## Excerpted passage
My speciality is designing workouts for individuals with specific sport performance goals and helping athletes come back from injury. I also get lots of requests to design programs for people like me who are looking to stay fit and lean while minimizing additional wear and tear on their body.
I understand this battle. On the one hand intensity and hard work bring results. On the other hand, half a lifetime of competitive sport takes its toll and keeping our joints healthy is more important than hitting a personal best in the gym.
From my perspective, the pendulum in the fitness industry has swung from a focus on just getting moving to the average person wanting to perform high intensity lifting and training with specific training goals. While this might bring a lot of motivation, I think the long-term sustainability of this approach is extremely low.
The bottom line is that our bodies are not designed to withstand repeated high intensity loading. While certain people train this way and escape the laws of joint biomechanics, the majority will see promising short-term results at the expense of long-term health and function.
As much as hitting a personal best at the age 0f 35 or 40 is a nice idea, it’s simply not sustainable over a lifetime. At some point you have to let go of the “dream” and accept the “reality”.
I’m looking for the biggest bang for my buck using training methods that are the least negatively stressful on my body (note: I said negatively stressful; I want positive stress or stress that causes a favourable adaptive response).
This doesn’t mean training is easy. Easy training will get you nowhere.

## Labeled area outline items

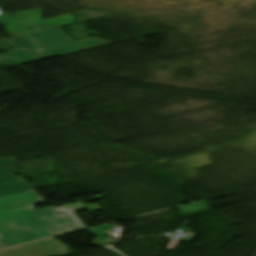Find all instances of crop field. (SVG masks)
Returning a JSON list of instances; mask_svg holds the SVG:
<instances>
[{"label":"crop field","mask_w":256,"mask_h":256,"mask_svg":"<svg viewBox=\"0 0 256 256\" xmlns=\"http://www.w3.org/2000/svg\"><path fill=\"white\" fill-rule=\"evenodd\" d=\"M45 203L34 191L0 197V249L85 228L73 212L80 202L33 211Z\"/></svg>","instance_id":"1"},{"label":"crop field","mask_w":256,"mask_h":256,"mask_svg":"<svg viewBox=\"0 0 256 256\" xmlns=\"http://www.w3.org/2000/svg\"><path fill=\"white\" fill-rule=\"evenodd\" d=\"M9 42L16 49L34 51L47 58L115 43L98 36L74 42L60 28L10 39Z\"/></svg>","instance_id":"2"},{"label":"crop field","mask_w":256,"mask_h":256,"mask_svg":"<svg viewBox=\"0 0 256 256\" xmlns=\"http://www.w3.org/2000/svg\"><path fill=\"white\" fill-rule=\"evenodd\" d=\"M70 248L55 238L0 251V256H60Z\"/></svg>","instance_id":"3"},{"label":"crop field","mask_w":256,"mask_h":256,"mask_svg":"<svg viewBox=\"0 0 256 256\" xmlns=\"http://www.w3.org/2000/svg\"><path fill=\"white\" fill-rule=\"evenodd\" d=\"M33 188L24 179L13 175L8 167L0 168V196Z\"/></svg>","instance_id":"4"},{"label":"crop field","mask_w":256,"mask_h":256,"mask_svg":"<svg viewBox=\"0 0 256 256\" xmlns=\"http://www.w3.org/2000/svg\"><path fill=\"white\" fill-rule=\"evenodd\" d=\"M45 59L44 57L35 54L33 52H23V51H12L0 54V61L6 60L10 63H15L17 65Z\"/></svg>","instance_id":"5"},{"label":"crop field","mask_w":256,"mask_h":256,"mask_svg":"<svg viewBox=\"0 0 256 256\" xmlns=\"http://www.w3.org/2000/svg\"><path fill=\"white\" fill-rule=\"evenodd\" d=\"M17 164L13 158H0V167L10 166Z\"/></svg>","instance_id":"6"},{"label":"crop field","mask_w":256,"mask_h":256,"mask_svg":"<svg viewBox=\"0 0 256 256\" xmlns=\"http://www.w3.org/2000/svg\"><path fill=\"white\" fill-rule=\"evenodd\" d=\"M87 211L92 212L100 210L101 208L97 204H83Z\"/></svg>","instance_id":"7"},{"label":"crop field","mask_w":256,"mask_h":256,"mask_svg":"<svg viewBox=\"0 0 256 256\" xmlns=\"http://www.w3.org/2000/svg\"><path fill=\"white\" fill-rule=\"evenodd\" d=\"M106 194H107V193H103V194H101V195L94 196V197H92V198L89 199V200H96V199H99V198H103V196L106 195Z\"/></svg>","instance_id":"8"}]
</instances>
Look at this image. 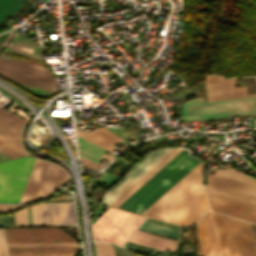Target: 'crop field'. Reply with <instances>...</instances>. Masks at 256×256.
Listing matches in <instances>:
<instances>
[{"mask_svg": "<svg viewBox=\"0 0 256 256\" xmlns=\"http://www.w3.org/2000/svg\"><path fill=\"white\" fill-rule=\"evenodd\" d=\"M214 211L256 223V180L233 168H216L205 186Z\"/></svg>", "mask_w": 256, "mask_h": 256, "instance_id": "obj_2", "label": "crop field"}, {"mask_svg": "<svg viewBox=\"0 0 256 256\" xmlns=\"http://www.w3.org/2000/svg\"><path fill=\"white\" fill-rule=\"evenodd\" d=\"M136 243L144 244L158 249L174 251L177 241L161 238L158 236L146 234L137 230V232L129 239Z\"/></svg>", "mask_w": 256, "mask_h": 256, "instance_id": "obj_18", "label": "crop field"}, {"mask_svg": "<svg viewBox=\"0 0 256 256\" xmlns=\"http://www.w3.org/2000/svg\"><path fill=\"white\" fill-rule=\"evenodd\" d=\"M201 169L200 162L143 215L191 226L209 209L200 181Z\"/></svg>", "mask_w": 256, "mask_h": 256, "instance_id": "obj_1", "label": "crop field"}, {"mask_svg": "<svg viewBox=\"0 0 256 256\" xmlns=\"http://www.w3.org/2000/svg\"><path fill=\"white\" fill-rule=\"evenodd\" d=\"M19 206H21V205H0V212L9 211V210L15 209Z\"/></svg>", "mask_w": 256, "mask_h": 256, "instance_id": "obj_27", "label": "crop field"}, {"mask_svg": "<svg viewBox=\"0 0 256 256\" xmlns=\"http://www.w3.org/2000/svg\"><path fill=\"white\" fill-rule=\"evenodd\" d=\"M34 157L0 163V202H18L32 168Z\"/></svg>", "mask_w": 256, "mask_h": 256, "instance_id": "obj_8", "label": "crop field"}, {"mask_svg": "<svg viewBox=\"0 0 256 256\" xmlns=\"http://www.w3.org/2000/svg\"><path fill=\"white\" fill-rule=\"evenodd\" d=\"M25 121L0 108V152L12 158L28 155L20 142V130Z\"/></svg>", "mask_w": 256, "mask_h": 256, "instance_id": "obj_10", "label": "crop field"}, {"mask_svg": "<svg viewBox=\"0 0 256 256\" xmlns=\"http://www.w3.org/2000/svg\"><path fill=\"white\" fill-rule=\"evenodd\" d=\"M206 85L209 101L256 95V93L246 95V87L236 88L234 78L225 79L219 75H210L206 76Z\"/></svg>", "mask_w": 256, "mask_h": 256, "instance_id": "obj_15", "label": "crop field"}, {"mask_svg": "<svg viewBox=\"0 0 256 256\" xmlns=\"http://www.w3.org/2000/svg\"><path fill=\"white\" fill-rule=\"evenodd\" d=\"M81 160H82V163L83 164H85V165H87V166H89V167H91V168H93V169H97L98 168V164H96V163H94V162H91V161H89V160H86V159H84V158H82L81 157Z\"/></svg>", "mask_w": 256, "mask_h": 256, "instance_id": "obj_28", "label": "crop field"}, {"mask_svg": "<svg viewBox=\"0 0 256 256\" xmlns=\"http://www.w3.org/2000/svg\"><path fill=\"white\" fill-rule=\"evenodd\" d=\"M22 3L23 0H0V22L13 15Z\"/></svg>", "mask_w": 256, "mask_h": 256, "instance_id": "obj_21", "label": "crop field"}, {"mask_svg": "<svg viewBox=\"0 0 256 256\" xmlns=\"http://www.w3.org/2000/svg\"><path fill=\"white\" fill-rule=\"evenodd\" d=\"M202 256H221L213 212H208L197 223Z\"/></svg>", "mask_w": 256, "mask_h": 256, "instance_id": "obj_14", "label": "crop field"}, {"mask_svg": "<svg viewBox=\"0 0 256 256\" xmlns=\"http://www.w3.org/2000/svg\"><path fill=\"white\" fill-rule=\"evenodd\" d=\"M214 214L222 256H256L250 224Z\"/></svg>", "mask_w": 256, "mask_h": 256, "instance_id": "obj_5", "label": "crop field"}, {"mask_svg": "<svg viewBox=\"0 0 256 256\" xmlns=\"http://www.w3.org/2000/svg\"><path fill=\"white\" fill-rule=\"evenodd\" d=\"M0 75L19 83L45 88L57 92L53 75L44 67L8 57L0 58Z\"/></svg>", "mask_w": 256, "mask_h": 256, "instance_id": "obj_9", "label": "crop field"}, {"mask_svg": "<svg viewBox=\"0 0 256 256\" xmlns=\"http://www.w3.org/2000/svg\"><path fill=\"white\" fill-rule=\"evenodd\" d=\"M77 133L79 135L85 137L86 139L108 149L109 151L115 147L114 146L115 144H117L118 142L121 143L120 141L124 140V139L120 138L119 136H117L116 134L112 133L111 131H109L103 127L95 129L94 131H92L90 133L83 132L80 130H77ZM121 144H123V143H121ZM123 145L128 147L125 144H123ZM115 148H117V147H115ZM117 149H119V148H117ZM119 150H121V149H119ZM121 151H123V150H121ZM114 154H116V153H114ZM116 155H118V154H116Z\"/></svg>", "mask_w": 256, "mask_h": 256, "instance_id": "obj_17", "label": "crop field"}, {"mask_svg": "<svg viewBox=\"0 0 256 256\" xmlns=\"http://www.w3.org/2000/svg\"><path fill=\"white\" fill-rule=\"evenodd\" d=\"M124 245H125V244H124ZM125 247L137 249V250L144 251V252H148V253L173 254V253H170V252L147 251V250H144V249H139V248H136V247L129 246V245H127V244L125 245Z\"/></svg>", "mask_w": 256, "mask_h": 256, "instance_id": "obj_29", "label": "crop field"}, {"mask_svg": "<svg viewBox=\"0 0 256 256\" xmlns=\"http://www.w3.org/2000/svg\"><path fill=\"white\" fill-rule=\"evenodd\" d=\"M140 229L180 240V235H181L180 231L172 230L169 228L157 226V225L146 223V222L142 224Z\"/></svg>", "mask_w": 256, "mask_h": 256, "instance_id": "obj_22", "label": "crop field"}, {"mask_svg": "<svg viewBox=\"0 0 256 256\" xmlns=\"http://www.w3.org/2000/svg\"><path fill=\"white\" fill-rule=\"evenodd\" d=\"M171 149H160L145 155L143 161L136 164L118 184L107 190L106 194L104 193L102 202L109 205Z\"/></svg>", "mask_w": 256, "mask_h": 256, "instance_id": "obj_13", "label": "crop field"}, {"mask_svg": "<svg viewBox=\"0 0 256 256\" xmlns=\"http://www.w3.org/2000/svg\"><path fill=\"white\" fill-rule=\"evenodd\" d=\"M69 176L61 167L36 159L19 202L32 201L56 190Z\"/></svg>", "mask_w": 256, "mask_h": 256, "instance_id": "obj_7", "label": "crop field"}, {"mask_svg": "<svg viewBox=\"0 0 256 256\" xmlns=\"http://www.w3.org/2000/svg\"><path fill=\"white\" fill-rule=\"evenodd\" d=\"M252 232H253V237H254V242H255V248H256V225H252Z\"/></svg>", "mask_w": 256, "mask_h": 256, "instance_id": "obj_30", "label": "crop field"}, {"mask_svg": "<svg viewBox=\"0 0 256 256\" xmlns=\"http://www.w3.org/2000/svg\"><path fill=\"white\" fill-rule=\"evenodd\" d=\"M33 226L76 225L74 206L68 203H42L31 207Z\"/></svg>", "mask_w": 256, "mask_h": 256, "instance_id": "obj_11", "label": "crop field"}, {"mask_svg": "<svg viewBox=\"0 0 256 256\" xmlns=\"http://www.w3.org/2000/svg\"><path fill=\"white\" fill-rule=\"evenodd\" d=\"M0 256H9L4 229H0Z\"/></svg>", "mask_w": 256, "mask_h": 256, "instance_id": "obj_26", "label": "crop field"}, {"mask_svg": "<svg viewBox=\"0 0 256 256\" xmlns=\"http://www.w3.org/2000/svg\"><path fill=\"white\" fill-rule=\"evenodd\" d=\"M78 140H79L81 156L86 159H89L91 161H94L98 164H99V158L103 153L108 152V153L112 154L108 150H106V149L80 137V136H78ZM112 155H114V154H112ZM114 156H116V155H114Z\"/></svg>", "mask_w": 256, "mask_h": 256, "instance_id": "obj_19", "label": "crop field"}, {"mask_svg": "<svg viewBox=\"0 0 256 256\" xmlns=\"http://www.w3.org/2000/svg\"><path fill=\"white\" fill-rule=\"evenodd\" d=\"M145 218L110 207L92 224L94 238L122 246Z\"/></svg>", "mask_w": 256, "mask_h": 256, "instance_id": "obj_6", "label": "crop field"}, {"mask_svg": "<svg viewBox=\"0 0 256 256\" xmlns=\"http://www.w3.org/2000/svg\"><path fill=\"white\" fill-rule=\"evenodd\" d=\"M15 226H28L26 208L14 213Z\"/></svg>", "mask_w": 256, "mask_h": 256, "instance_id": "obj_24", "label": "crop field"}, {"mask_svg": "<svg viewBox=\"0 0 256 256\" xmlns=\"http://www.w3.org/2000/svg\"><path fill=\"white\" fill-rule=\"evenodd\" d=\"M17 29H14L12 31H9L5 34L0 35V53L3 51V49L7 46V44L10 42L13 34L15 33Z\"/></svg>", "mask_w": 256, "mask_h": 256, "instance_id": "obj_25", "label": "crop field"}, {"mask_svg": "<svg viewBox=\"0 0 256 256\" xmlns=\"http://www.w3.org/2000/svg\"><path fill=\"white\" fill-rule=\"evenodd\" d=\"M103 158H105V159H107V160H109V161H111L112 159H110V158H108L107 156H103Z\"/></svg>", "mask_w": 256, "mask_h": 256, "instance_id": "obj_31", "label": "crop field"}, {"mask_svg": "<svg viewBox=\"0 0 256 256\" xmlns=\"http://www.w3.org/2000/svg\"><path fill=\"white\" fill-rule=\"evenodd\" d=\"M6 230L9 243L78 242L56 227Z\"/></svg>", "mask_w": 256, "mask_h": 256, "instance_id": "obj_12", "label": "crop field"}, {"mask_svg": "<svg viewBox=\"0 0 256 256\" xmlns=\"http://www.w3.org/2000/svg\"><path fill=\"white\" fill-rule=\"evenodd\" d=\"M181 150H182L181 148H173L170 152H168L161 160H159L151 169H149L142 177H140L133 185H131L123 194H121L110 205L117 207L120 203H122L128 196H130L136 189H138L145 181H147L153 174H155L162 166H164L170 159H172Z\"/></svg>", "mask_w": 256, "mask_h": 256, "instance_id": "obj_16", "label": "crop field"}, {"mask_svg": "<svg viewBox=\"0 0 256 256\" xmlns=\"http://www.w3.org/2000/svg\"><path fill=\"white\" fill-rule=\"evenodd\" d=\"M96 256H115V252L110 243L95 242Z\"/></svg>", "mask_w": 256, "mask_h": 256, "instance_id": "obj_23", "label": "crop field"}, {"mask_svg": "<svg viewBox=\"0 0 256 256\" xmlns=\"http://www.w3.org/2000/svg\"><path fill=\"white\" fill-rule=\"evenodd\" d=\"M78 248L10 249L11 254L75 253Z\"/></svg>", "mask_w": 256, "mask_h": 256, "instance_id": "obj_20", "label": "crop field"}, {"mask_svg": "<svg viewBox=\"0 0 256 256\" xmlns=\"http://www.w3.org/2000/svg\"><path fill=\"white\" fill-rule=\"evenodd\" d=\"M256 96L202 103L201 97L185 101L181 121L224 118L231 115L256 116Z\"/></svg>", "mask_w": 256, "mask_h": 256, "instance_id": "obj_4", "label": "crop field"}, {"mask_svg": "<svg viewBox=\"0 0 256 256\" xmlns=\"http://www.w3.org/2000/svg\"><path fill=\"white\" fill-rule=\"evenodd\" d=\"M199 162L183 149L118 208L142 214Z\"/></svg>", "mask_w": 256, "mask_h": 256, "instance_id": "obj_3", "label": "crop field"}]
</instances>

## Problem set
1) In the workout essay, what does the writer name as their speciality?
2) Rewrite the workout essay from "As much as hitting" up to and including "favourable adaptive response).", swapping "training methods" for "exercise methods".
None of this data is needed.

## Problem solutions
1) Designing workouts for individuals with specific sport performance goals and helping athletes come back from injury.

2)
As much as hitting a personal best at the age 0f 35 or 40 is a nice idea, it’s simply not sustainable over a lifetime. At some point you have to let go of the “dream” and accept the “reality”.
I’m looking for the biggest bang for my buck using exercise methods that are the least negatively stressful on my body (note: I said negatively stressful; I want positive stress or stress that causes a favourable adaptive response).